▸ Task to carry out: Put each line of text in the material below into a Markdown table with the columns Row and Line, numbering the rows and skipping blank lines. Leave the images out of your answer.

>>>

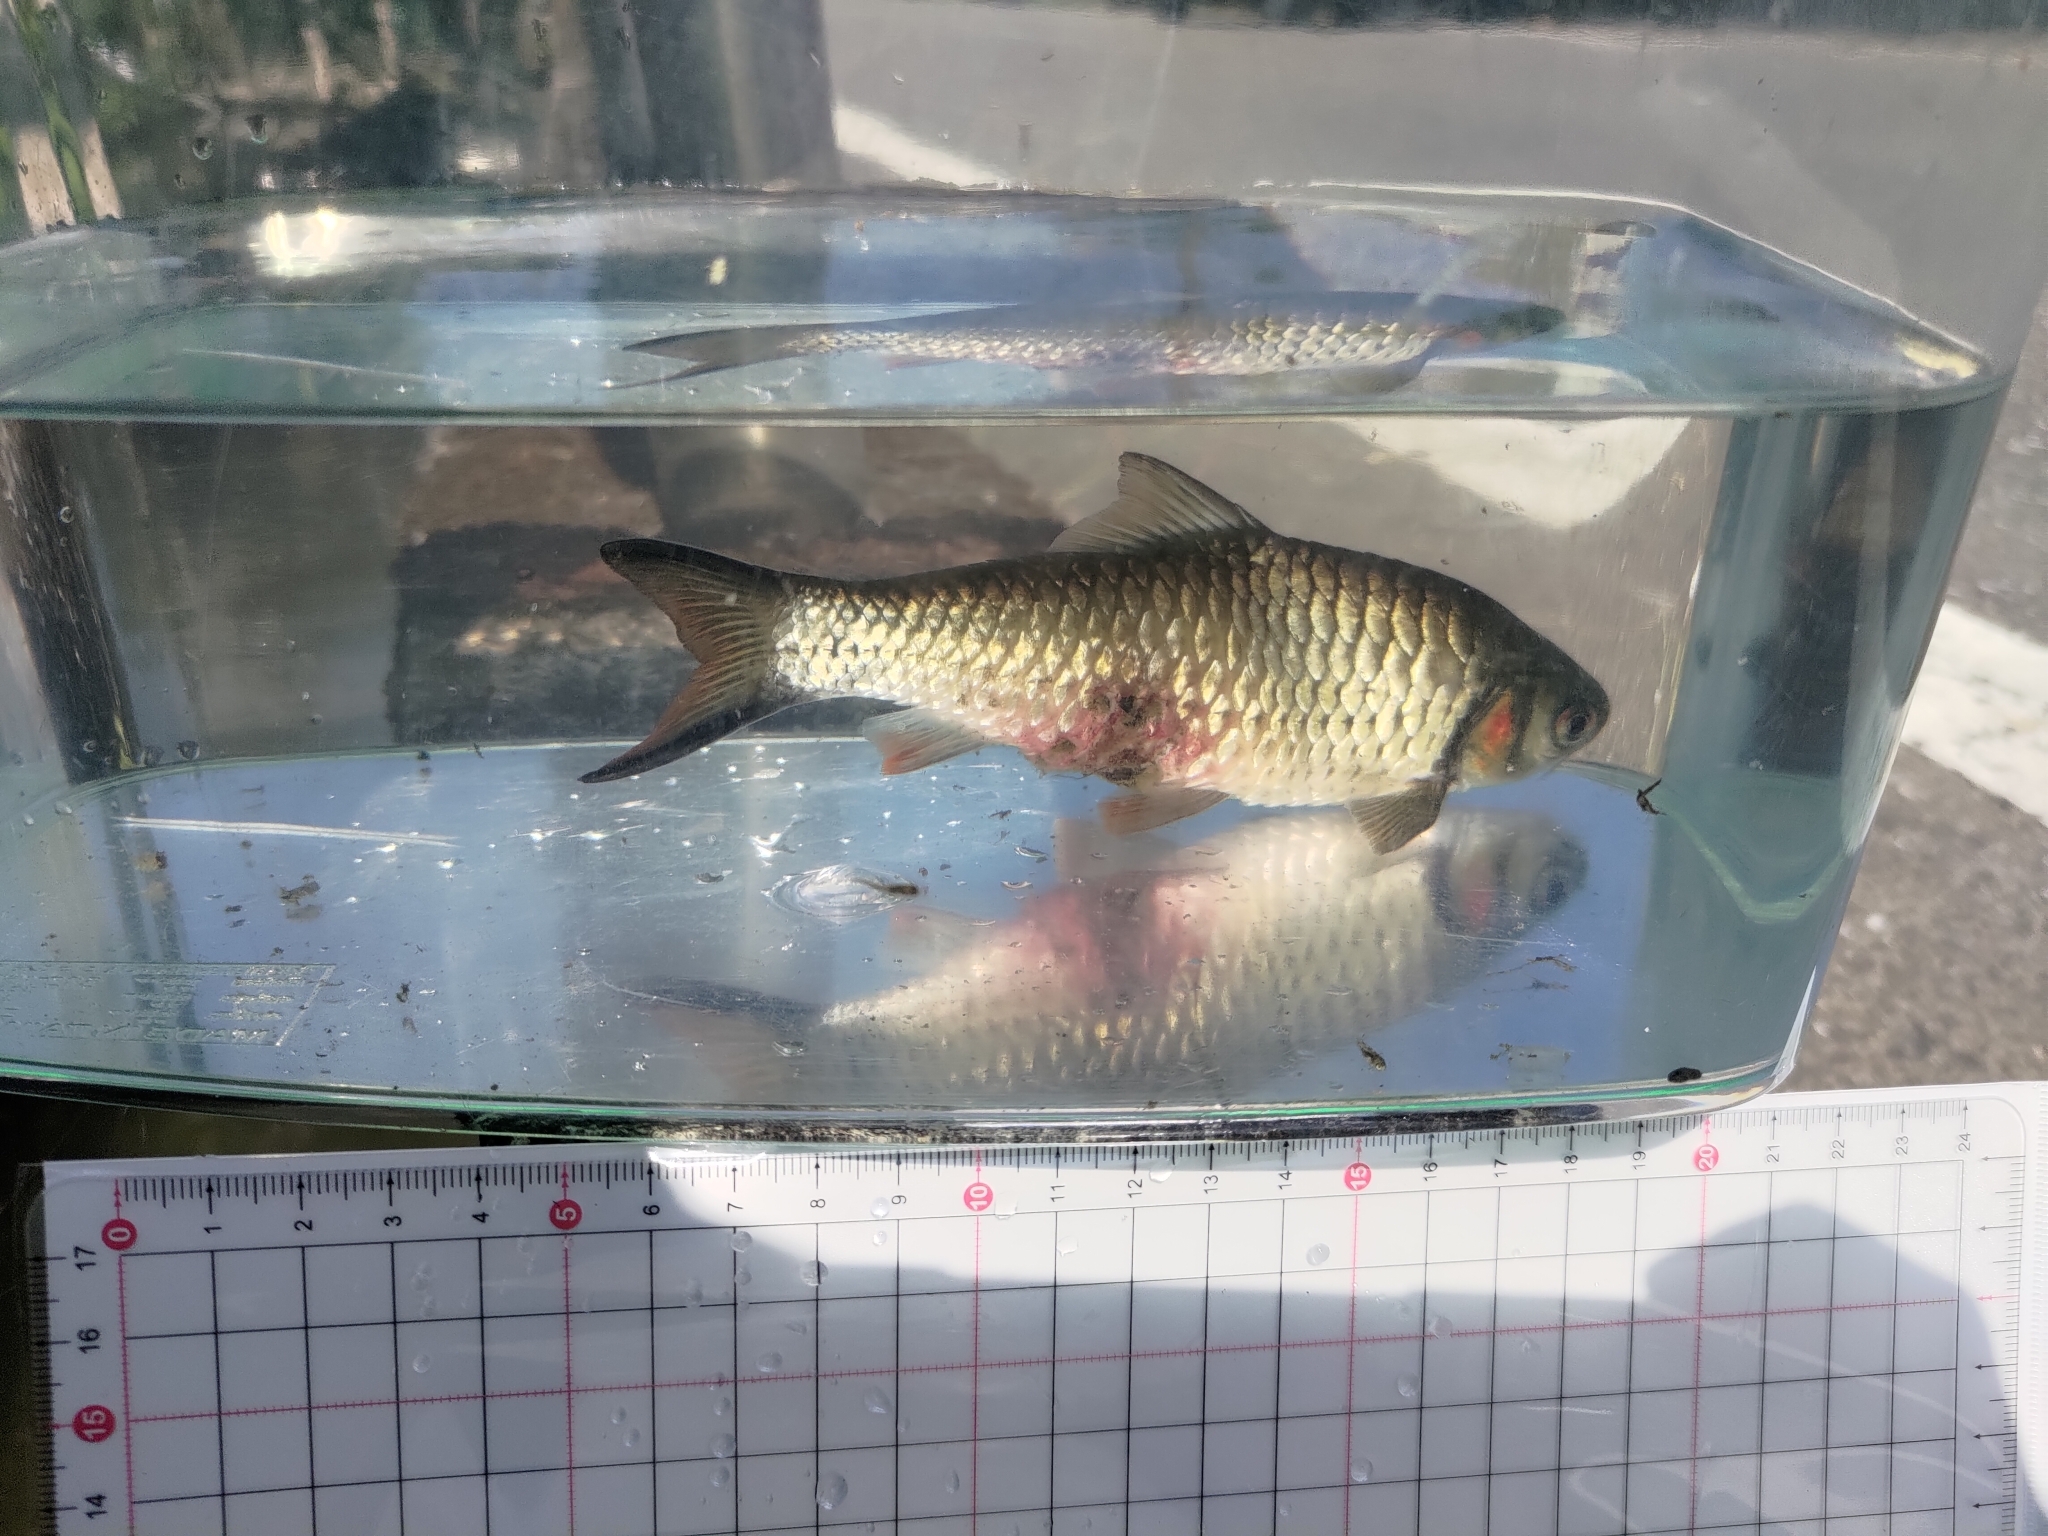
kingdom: Animalia
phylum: Chordata
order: Cypriniformes
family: Cyprinidae
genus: Systomus
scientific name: Systomus orphoides
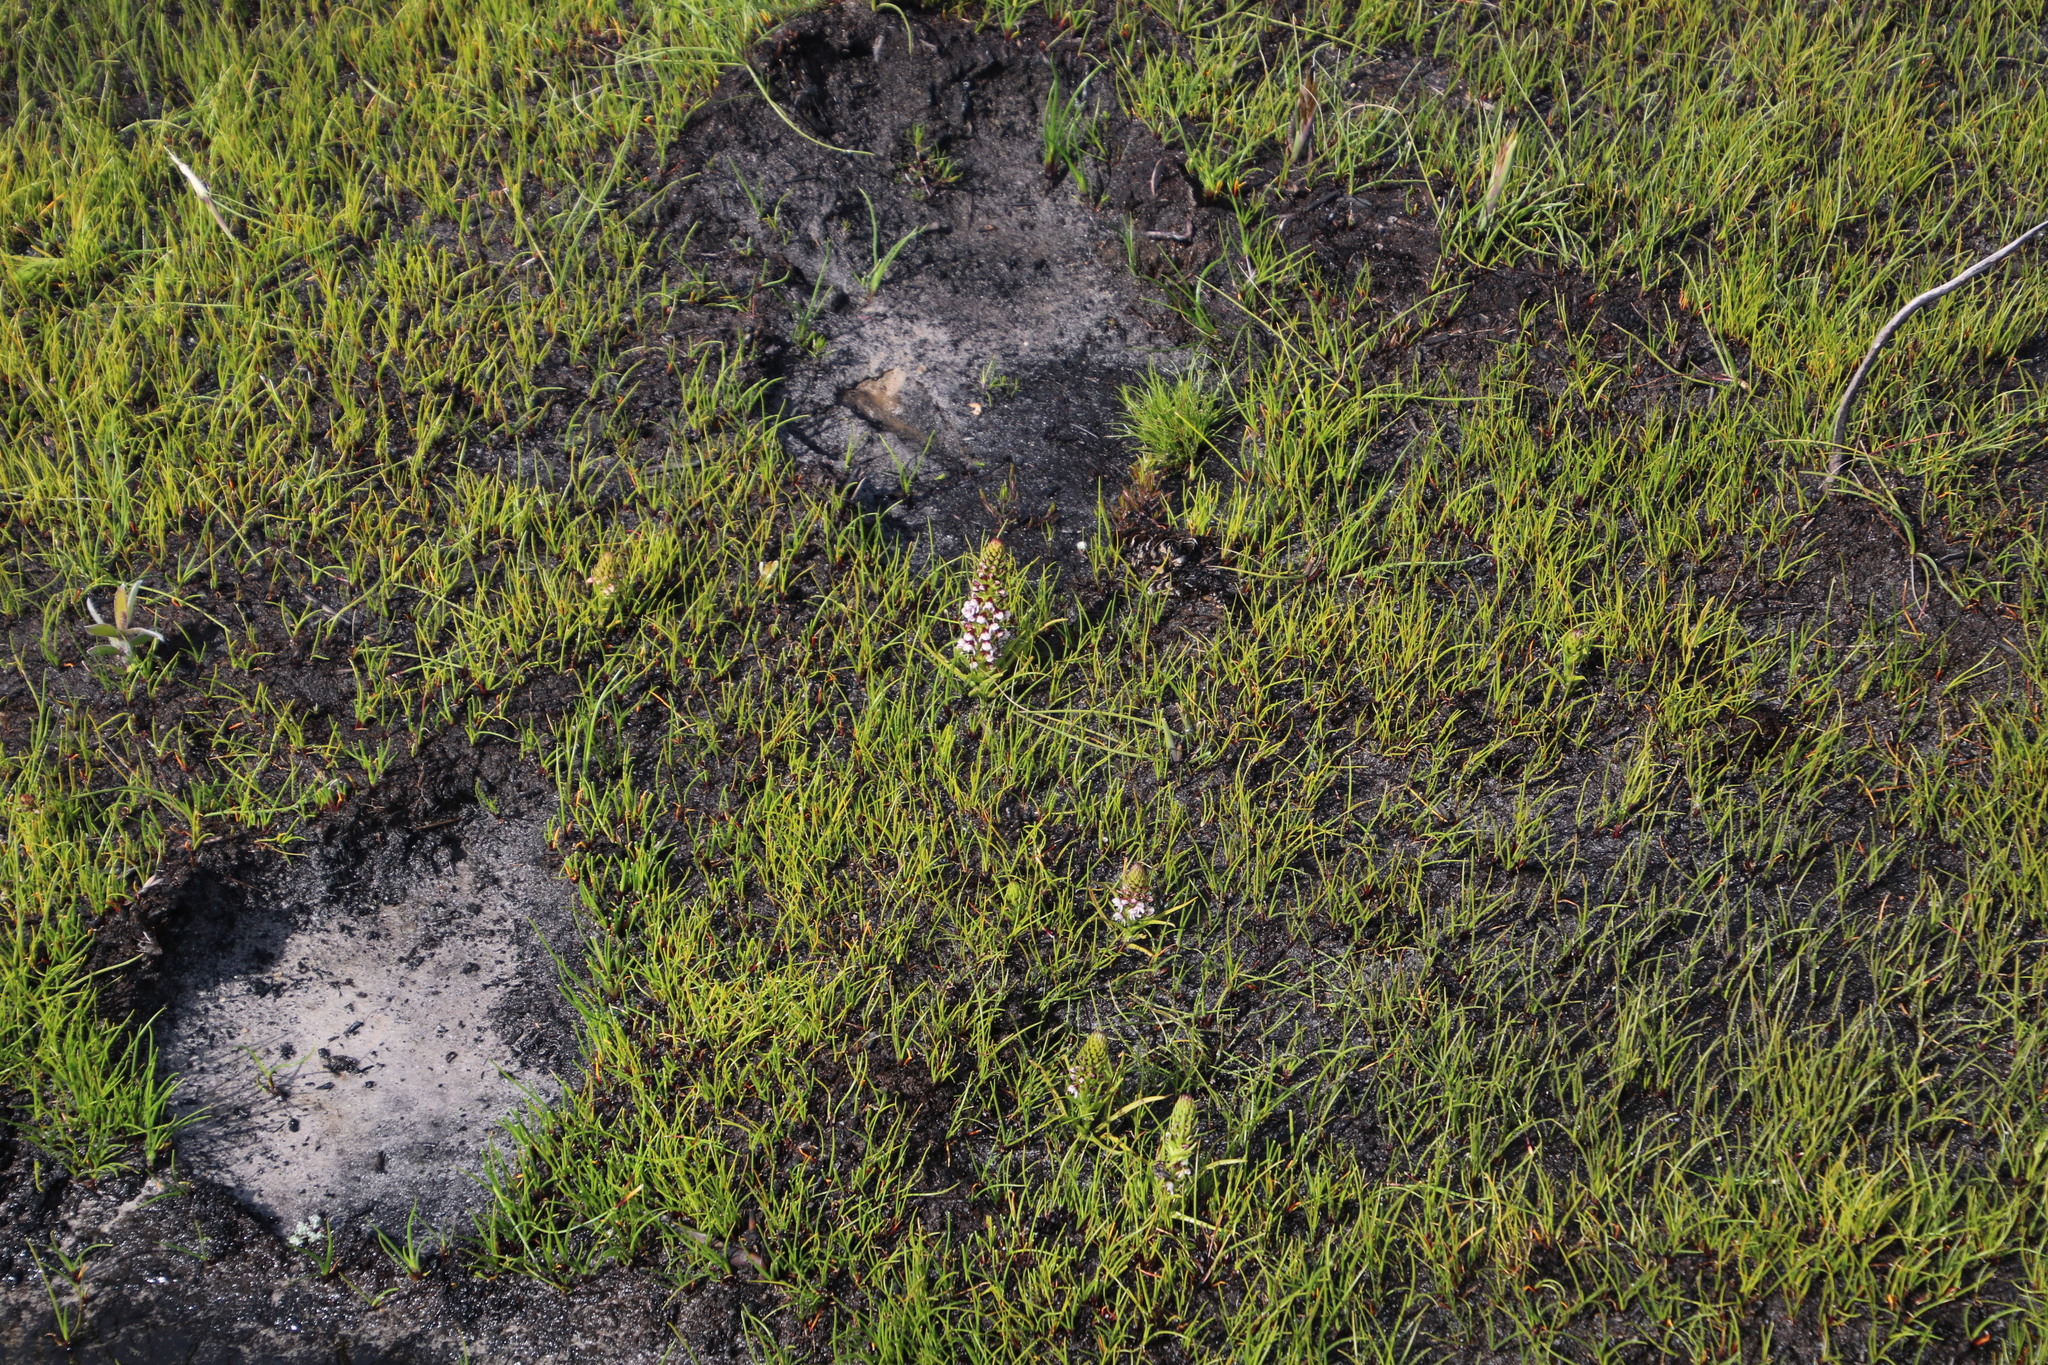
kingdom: Plantae
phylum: Tracheophyta
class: Liliopsida
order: Asparagales
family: Orchidaceae
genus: Disa
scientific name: Disa obtusa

<<<

▸ Written answer:
| Row | Line |
|---|---|
| 1 | kingdom: Animalia |
| 2 | phylum: Chordata |
| 3 | order: Cypriniformes |
| 4 | family: Cyprinidae |
| 5 | genus: Systomus |
| 6 | scientific name: Systomus orphoides |
| 7 | kingdom: Plantae |
| 8 | phylum: Tracheophyta |
| 9 | class: Liliopsida |
| 10 | order: Asparagales |
| 11 | family: Orchidaceae |
| 12 | genus: Disa |
| 13 | scientific name: Disa obtusa |